BEGIN

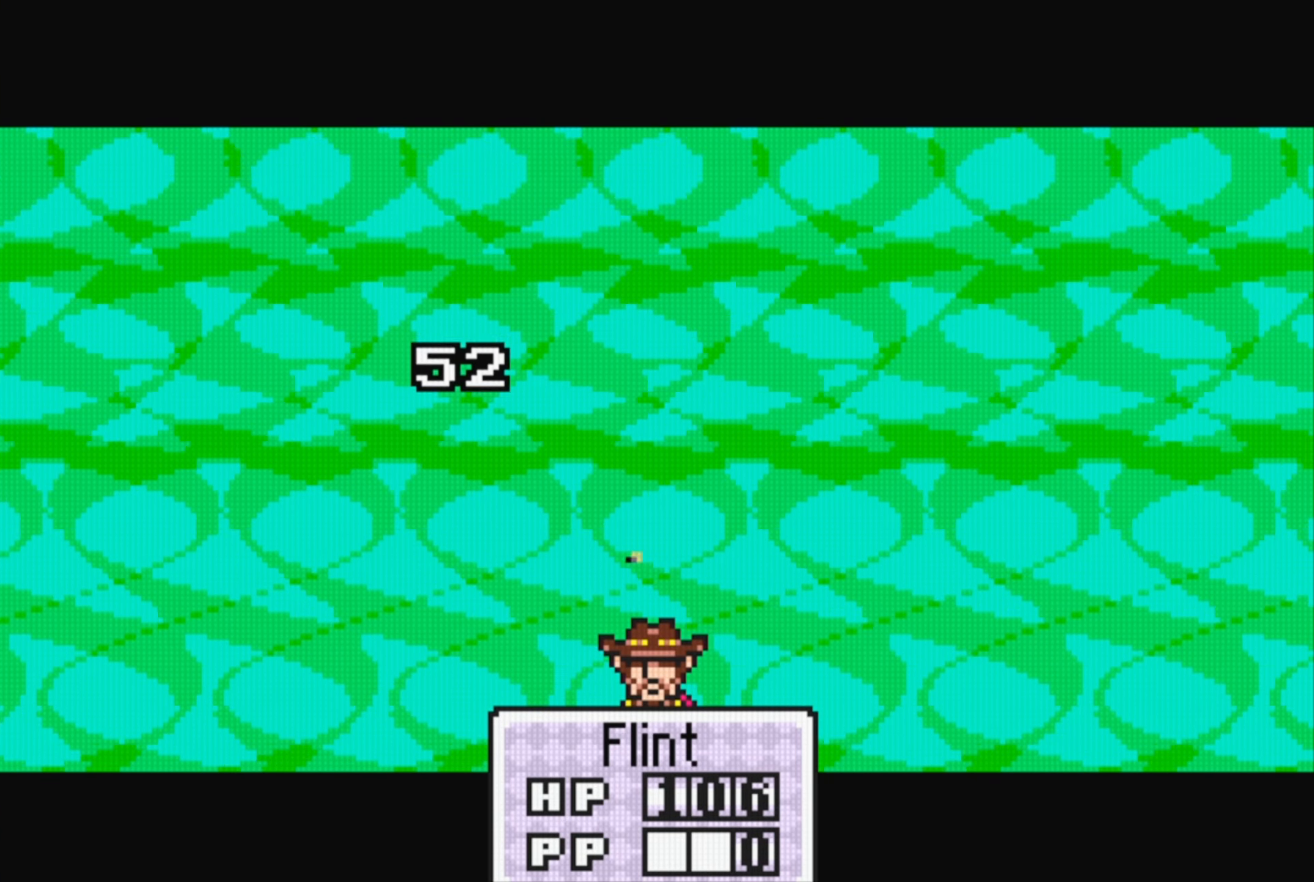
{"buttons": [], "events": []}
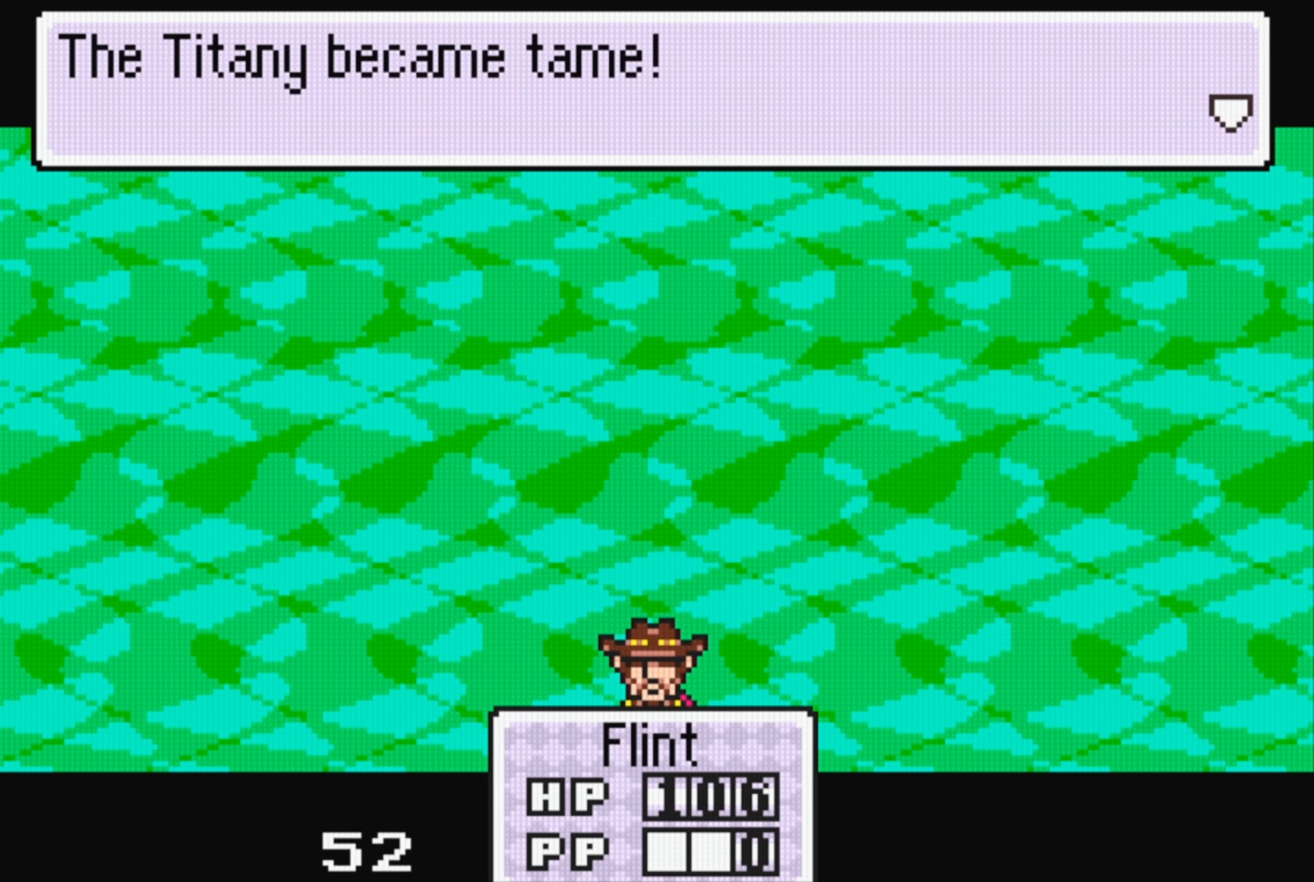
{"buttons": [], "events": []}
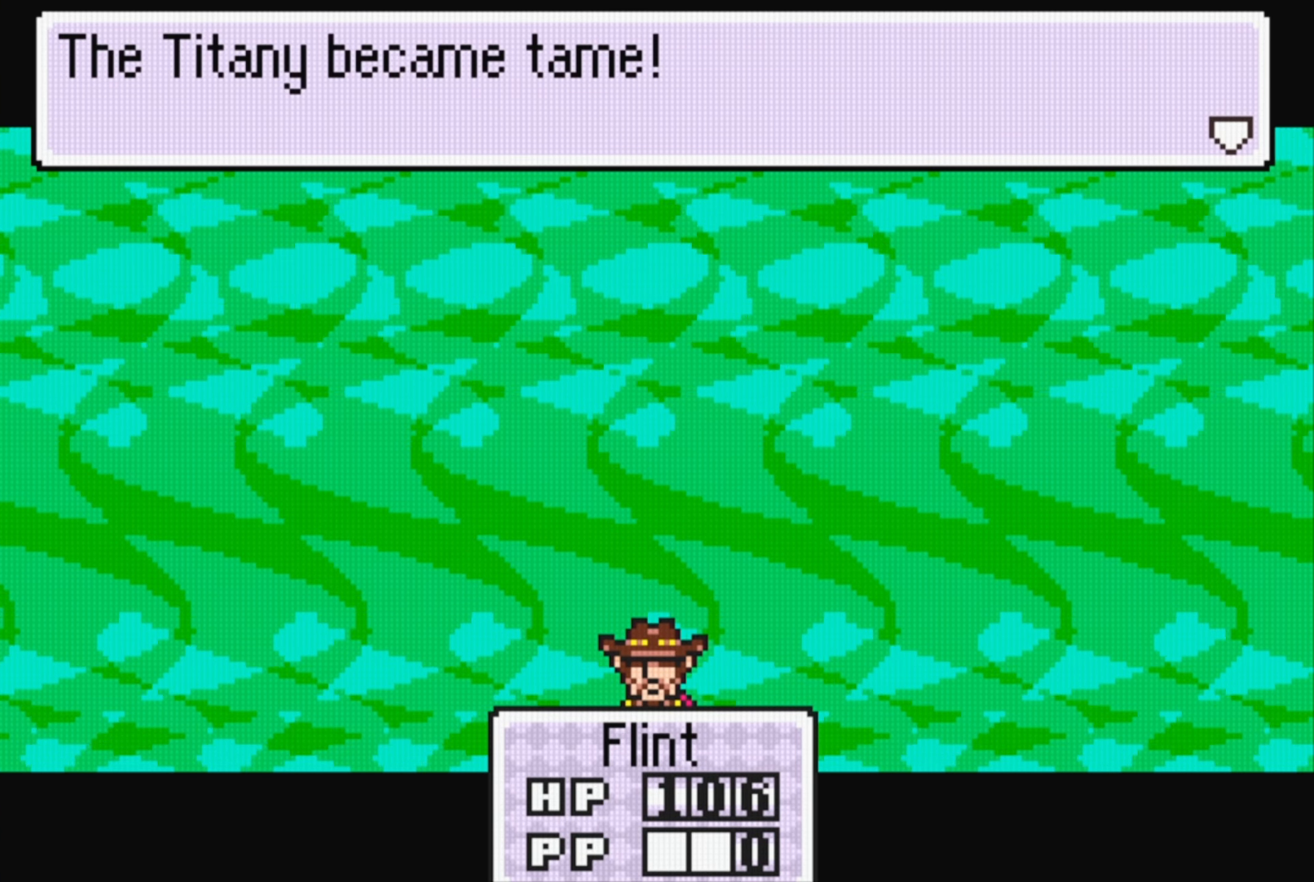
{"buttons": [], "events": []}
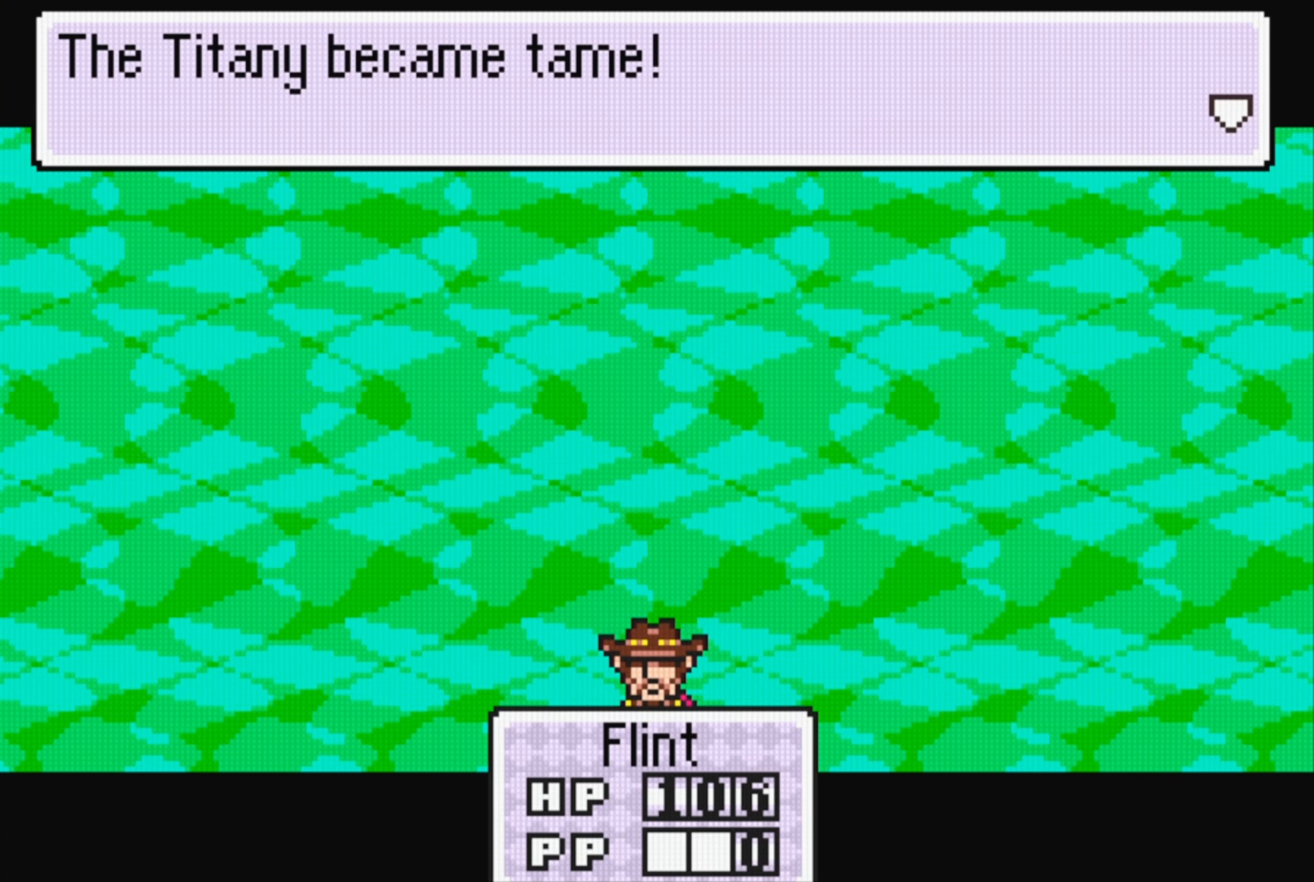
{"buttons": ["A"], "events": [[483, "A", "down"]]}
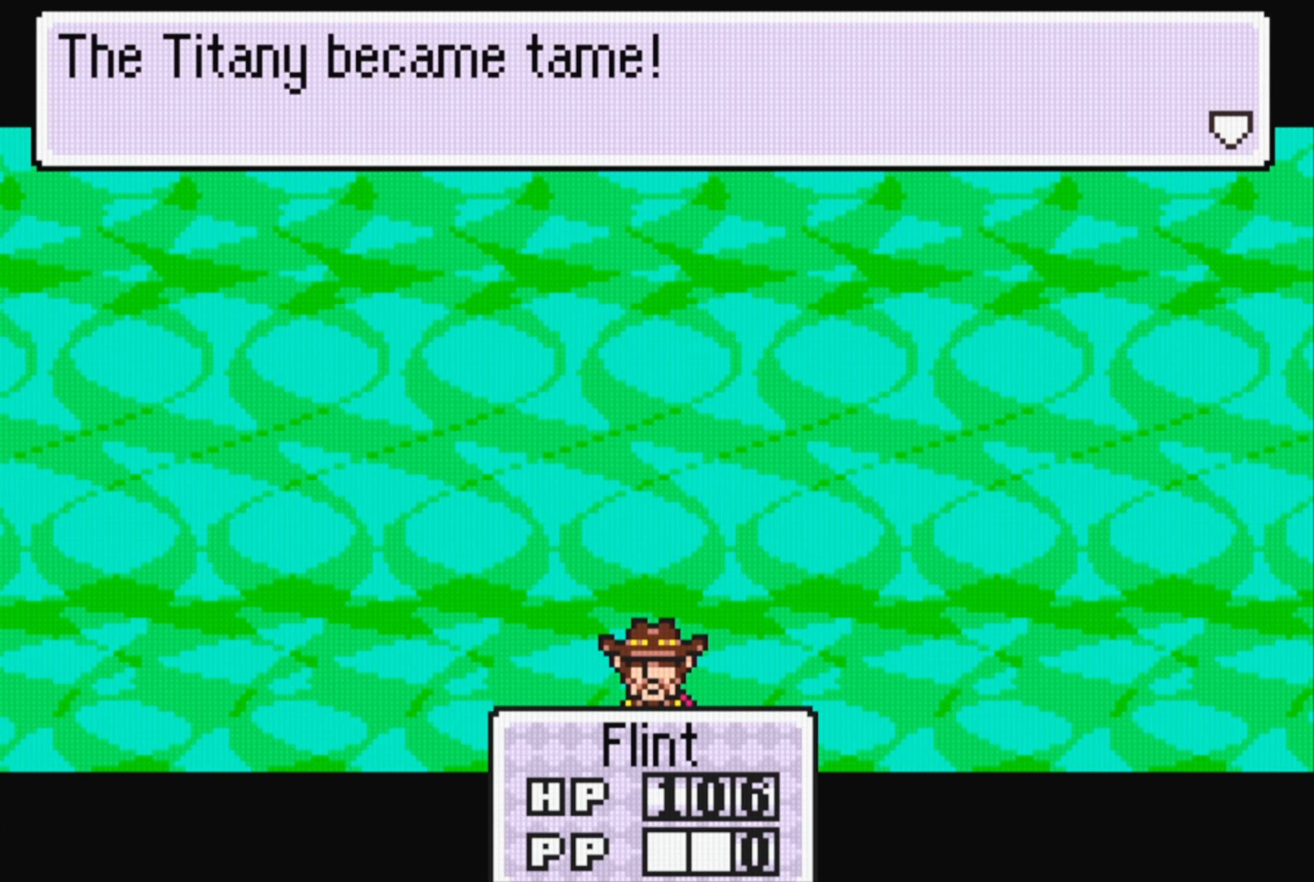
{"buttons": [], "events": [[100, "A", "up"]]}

END

_Assignment_:
Your output must reproduce the material above in full, with no pictures.

_Task answer_:
{"buttons": [], "events": []}
{"buttons": [], "events": []}
{"buttons": [], "events": []}
{"buttons": ["A"], "events": [[483, "A", "down"]]}
{"buttons": [], "events": [[100, "A", "up"]]}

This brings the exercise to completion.